§ Exercise details
Would you pull out every line of the material that contains the string "products"?

· · · · ·

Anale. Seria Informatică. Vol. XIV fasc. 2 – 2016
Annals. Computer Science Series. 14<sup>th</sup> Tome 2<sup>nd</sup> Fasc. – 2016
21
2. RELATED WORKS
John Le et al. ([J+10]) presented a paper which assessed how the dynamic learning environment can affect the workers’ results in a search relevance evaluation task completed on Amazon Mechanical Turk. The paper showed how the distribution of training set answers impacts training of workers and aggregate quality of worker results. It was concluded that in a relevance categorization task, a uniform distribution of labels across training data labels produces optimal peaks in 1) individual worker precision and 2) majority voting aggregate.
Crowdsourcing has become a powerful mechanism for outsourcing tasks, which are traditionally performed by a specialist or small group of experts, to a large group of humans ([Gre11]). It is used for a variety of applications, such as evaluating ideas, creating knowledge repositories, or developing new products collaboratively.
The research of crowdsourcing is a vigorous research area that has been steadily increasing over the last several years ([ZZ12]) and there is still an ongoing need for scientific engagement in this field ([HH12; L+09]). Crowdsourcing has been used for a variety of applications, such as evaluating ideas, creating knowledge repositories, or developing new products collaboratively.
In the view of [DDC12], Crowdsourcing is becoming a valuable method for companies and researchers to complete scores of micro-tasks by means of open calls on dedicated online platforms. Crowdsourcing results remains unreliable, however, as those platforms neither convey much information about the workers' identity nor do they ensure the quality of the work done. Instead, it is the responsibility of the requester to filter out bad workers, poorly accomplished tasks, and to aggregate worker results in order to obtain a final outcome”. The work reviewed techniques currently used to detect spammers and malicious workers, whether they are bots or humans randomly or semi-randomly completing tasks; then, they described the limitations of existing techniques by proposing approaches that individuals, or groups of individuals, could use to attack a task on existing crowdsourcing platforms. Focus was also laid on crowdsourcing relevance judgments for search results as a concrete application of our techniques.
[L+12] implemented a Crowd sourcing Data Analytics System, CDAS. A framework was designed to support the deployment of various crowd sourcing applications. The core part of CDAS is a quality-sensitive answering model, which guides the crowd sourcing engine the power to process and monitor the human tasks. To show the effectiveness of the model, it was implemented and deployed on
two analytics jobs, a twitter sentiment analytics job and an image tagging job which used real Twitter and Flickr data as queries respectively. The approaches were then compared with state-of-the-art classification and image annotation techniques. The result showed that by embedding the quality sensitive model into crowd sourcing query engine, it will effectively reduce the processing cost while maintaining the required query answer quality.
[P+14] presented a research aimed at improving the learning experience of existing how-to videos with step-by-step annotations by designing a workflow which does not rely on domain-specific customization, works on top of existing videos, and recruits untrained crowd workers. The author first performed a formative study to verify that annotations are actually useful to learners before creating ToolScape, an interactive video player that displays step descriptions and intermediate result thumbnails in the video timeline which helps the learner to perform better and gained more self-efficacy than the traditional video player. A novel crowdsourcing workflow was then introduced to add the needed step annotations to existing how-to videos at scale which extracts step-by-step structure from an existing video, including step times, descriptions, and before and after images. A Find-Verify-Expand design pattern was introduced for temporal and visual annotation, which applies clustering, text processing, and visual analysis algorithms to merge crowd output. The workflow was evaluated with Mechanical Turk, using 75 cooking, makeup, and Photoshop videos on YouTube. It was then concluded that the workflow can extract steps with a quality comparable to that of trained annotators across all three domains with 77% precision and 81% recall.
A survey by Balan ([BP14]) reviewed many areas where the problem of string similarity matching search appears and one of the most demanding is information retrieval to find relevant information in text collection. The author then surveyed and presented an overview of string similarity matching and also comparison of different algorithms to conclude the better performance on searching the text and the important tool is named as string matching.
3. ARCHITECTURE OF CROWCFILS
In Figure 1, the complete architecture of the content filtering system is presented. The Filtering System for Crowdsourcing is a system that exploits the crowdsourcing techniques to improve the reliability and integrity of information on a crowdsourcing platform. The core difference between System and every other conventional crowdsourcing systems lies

· · · · ·

§ Solution for this task
Crowdsourcing has become a powerful mechanism for outsourcing tasks, which are traditionally performed by a specialist or small group of experts, to a large group of humans ([Gre11]). It is used for a variety of applications, such as evaluating ideas, creating knowledge repositories, or developing new products collaboratively.
The research of crowdsourcing is a vigorous research area that has been steadily increasing over the last several years ([ZZ12]) and there is still an ongoing need for scientific engagement in this field ([HH12; L+09]). Crowdsourcing has been used for a variety of applications, such as evaluating ideas, creating knowledge repositories, or developing new products collaboratively.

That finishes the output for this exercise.